## EXCERPTED PASSAGE

And though liberals may finally be fighting back, they're
still losing. Recently, MSNBC canceled its only prime-time
show hosted by a liberal, Phil Donahue, even though his admittedly
pathetic ratings were nevertheless higher than those of the
bellicose Chris Matthews. The latter's ideological views are
hard to pin down, but his anti-Clinton/anti-Gore animus presumably
makes him a better bet for the long haul in the eyes of the
MSNBC brass. Among Donahue's last programs was a rollicking
hour during which Al Franken eviscerated the so-called facts
contained in Bernard Goldberg's Bias, leaving Goldberg, who
was in the studio, to sit and scowl. But Donahue had to go
- perhaps, according to a report posted on the Web site AllYourTV.com,
because of an internal study that found Donahue's liberalism
made him a " difficult public face for NBC in a time of war
" (see " Media Log, " BostonPhoenix.com, February 27).

## BRIEF
Copy out the passage on MSNBC's cancellation of Phil Donahue's show in full, word for word.

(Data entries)

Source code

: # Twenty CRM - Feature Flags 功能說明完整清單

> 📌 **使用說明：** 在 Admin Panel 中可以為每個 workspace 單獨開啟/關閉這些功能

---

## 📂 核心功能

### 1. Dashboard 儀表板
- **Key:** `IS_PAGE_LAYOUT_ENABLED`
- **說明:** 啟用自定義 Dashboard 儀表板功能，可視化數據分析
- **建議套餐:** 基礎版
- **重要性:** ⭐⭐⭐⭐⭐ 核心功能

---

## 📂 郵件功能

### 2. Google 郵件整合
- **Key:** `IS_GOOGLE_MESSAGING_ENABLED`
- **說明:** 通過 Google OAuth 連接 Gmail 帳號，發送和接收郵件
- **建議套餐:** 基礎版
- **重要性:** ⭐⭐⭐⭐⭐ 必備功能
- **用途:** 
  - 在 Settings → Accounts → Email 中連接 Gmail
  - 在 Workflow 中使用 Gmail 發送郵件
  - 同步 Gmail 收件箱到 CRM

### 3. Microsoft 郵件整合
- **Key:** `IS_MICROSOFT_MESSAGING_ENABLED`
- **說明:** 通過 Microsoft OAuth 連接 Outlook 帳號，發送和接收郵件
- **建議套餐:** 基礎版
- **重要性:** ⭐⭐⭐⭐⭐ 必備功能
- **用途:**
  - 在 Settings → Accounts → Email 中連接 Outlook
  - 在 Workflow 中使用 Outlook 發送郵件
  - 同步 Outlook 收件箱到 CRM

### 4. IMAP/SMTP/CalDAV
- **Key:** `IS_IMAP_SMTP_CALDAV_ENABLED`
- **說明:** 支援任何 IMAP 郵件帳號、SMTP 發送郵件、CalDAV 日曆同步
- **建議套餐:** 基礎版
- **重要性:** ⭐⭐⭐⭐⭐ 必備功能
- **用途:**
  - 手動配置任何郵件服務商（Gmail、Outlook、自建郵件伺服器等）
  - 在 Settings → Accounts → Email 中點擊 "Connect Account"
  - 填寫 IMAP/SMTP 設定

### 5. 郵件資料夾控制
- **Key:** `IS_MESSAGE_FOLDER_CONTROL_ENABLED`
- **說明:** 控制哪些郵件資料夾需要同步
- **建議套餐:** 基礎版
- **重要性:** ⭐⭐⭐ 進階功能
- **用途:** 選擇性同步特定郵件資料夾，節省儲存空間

## WRITTEN SOLUTION
And though liberals may finally be fighting back, they're
still losing. Recently, MSNBC canceled its only prime-time
show hosted by a liberal, Phil Donahue, even though his admittedly
pathetic ratings were nevertheless higher than those of the
bellicose Chris Matthews. The latter's ideological views are
hard to pin down, but his anti-Clinton/anti-Gore animus presumably
makes him a better bet for the long haul in the eyes of the
MSNBC brass. Among Donahue's last programs was a rollicking
hour during which Al Franken eviscerated the so-called facts
contained in Bernard Goldberg's Bias, leaving Goldberg, who
was in the studio, to sit and scowl. But Donahue had to go
- perhaps, according to a report posted on the Web site AllYourTV.com,
because of an internal study that found Donahue's liberalism
made him a " difficult public face for NBC in a time of war
" (see " Media Log, " BostonPhoenix.com, February 27).